Take, for example, the poem that Simeon sings when the infant Christ is presented in the temple in Luke 2:28-32:
“Lord, now you are letting your servant depart in peace,
according to your word;
for my eyes have seen your salvation
that you have prepared in the presence of all peoples,
a light for revelation to the Gentiles,
and for glory to your people Israel.”
Filled with the Holy Spirit, Simeon paints a wonderful picture that points not only toward his own relationship with God but also prophesies the full meaning of Christ’s incarnation for all peoples. Where others might see merely a little baby, Simeon sees “salvation,” “a light for revelation . . . and for glory.” The impact of Simeon’s epiphany – for himself and for the world – cannot be properly communicated in prose; it needs a higher form of language.
The sheer number of poems in the Bible should clue us into its extraordinary power as a conveyer of truth about our Father and our Savior. Believers have continued for hundreds of years to use poetry and song to respond to their Lord, in short lyrics such as the medieval “Ye That Passen by the Way,” where the crucified Christ asks the passersby to look at “a spear all thru my side / To mine heart is made a wound,” to the epic Paradise Lost. Short or long, these poems were widely read by the Christians of their day.

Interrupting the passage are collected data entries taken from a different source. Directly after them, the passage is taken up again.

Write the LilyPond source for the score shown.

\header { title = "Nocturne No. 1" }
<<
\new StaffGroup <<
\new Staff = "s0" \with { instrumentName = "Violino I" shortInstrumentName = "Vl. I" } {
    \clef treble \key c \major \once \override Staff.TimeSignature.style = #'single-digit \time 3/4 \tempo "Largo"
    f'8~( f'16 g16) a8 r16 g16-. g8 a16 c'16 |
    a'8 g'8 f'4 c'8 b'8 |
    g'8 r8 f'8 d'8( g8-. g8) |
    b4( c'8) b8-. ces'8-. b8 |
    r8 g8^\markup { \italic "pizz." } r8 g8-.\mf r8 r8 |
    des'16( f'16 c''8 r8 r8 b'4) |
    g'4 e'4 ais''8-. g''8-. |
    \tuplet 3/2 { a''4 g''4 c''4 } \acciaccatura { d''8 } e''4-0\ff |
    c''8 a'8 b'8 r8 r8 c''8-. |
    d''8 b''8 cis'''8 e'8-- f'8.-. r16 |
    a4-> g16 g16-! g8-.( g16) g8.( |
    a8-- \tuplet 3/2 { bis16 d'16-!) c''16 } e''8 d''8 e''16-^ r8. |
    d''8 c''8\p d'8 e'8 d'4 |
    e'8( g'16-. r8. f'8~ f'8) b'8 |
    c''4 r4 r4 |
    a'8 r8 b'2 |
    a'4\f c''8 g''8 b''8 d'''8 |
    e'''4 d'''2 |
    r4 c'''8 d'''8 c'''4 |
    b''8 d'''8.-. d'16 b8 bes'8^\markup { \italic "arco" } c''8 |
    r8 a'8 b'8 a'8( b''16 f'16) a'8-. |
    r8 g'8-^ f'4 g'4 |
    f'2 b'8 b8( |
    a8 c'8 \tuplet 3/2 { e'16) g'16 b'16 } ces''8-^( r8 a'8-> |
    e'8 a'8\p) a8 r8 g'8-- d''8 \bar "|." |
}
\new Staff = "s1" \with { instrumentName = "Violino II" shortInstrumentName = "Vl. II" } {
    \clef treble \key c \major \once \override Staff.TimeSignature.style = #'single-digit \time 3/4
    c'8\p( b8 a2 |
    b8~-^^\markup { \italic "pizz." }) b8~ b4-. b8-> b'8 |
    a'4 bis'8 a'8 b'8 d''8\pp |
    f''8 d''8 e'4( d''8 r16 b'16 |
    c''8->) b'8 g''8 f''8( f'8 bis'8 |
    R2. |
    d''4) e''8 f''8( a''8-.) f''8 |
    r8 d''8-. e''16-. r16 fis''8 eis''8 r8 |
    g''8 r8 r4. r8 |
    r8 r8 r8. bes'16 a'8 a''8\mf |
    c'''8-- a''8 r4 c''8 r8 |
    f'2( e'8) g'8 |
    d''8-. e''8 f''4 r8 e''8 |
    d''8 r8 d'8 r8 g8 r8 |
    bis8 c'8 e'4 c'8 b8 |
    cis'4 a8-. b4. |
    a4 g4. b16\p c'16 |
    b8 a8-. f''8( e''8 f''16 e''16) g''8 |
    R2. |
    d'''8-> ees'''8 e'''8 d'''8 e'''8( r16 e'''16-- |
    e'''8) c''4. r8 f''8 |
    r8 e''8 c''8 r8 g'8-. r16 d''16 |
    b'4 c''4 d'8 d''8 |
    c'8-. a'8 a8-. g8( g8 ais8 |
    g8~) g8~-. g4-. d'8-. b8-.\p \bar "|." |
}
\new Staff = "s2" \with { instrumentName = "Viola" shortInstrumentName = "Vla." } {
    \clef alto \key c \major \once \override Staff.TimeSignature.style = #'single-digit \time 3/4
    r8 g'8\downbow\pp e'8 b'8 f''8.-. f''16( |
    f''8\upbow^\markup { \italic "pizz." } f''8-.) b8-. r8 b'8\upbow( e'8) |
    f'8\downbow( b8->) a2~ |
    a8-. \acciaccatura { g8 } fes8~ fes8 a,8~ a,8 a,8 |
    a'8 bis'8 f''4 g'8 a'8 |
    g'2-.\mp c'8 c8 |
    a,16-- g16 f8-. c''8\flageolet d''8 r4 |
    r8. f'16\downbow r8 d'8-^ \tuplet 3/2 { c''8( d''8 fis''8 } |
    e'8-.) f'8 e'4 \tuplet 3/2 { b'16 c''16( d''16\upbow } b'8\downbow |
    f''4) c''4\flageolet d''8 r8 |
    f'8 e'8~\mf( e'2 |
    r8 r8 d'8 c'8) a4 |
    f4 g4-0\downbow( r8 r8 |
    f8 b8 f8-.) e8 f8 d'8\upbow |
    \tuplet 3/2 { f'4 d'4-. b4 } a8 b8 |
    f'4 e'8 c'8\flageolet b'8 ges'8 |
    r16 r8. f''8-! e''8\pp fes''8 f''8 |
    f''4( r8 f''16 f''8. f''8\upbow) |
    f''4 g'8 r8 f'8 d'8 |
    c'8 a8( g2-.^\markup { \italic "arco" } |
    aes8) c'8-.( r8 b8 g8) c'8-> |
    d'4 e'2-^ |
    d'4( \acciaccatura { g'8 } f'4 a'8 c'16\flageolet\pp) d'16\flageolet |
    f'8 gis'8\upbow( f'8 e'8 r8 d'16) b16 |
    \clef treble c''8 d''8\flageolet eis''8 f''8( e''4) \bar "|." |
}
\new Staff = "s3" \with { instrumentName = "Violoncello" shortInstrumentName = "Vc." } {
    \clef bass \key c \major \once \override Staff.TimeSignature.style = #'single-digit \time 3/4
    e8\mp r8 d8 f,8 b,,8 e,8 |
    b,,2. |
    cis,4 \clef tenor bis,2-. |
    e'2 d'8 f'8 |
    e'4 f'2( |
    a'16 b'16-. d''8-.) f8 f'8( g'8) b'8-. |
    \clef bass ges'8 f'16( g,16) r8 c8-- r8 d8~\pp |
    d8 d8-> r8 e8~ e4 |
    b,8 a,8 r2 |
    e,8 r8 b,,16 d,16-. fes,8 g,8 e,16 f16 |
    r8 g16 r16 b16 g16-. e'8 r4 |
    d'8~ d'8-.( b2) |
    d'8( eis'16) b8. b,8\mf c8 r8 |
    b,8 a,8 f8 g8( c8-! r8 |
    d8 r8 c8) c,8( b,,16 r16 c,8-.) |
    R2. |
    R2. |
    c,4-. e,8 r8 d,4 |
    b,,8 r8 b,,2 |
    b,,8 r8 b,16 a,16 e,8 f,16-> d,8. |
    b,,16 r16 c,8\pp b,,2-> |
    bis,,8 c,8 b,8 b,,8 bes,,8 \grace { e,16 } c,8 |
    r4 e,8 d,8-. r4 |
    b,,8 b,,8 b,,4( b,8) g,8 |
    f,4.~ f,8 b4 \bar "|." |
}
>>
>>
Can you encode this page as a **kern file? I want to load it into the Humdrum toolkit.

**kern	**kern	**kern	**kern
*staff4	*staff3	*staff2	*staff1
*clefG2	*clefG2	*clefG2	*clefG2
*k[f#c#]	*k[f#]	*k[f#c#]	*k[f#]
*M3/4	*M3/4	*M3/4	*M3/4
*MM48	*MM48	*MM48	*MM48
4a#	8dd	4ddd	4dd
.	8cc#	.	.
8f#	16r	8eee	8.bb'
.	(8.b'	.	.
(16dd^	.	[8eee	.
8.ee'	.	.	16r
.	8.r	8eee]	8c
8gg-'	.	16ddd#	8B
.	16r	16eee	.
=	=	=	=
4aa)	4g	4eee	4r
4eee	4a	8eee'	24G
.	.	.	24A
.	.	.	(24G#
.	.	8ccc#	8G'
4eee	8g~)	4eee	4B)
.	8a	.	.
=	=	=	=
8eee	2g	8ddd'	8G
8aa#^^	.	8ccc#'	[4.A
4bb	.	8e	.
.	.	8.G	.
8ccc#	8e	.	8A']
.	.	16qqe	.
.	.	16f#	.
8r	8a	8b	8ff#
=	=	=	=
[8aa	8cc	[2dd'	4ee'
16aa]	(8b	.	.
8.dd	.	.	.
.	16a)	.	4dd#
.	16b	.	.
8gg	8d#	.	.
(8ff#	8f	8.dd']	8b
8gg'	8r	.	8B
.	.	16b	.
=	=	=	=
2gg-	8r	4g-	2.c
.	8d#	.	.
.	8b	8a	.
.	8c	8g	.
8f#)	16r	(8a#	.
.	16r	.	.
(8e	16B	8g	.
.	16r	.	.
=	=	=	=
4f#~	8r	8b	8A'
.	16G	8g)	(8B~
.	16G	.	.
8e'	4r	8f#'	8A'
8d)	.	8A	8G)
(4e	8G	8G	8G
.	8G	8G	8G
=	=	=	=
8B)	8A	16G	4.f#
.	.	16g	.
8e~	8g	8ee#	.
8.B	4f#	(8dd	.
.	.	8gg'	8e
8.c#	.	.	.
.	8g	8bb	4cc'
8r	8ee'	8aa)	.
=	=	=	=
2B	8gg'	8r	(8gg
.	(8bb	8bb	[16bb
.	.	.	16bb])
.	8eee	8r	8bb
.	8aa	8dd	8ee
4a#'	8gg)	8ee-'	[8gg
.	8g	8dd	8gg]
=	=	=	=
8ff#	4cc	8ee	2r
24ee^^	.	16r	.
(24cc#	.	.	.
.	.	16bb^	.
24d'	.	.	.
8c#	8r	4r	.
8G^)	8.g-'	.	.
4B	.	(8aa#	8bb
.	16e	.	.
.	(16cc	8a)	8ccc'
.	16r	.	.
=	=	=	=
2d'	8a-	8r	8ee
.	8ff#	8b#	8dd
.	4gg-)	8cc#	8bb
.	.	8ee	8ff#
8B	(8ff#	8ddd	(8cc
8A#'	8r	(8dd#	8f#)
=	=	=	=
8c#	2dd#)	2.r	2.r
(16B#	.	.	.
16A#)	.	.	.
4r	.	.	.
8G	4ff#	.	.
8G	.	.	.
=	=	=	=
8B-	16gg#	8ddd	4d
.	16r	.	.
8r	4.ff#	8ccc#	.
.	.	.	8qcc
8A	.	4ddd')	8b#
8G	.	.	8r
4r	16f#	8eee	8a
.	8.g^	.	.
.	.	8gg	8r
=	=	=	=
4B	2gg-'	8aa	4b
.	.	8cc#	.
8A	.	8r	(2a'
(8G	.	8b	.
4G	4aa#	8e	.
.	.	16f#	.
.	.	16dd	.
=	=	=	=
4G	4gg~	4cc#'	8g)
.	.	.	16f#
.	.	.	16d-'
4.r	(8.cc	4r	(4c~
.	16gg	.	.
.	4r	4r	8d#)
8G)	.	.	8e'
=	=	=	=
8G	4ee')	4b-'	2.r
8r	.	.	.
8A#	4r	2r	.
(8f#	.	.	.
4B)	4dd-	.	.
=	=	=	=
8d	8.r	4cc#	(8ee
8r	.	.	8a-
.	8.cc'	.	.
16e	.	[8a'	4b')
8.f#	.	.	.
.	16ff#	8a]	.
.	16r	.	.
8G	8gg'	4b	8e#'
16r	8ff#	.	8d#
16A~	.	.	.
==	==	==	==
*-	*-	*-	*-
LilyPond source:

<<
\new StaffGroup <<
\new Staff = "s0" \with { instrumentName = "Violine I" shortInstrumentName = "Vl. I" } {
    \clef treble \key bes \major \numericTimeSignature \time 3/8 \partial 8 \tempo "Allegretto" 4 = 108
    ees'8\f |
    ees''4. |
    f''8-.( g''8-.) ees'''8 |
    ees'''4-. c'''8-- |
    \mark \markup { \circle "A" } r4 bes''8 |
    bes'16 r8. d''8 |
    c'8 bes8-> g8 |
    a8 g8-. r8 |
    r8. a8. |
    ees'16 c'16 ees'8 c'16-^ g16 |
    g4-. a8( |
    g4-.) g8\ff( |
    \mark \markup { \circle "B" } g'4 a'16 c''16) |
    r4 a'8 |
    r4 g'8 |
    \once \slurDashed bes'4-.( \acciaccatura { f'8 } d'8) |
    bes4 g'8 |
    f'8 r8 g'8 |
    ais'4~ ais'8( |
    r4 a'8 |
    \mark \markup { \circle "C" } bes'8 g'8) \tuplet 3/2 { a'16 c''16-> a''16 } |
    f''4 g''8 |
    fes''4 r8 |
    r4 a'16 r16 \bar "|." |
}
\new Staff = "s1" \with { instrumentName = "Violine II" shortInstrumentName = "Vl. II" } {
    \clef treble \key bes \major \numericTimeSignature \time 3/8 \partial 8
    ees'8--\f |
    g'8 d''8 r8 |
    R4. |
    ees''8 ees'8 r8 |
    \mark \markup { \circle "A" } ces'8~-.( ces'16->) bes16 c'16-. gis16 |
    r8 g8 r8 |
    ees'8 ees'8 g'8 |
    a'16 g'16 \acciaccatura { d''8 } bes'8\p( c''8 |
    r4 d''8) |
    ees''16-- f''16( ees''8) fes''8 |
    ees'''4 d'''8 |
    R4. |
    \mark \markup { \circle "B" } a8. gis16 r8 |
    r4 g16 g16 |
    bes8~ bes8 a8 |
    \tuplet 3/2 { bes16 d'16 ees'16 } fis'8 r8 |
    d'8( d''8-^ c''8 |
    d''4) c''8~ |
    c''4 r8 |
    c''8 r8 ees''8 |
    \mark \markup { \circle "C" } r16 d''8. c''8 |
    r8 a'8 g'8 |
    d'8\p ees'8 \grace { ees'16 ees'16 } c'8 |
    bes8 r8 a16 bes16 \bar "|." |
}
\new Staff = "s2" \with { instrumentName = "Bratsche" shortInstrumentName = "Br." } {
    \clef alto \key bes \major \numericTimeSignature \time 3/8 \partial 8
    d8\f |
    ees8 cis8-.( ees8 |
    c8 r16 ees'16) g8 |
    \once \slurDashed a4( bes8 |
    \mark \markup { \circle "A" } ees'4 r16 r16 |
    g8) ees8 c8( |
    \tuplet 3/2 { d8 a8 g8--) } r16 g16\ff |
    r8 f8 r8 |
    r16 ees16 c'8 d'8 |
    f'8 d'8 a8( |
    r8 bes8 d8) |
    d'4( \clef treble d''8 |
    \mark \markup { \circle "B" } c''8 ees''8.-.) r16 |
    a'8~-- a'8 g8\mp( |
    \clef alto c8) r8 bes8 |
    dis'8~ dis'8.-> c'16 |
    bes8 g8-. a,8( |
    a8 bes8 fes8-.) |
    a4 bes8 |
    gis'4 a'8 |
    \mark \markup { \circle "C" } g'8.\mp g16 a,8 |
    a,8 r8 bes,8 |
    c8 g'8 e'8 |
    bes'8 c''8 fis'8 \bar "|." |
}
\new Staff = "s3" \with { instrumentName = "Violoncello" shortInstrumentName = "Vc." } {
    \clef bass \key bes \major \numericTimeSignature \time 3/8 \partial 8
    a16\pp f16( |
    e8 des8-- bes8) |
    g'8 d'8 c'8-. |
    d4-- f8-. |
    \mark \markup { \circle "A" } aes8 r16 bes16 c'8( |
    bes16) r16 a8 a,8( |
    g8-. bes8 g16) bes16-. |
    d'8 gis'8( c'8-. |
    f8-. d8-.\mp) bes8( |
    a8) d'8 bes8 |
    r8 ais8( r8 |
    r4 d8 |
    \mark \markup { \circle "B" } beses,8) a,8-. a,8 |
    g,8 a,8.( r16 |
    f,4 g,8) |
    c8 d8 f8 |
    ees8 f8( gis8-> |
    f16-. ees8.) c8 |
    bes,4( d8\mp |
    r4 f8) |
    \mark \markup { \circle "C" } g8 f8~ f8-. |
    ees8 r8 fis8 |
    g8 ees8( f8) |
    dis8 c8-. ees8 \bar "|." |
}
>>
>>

Our problem today is that readers often have difficulty navigating poems without a GPS, or Great Poetry System, leaving them lost in some seemingly weird worlds. Fearful of poetry, they simply veer away from it, but, in so doing, they miss out on so many truly beautiful expressions of faith and gratitude. Believe it or not, poetry follows the same grammar rules that regulate prose; with time and patience, readers can experience for themselves what the poets so generously share with them when they suddenly burst into song.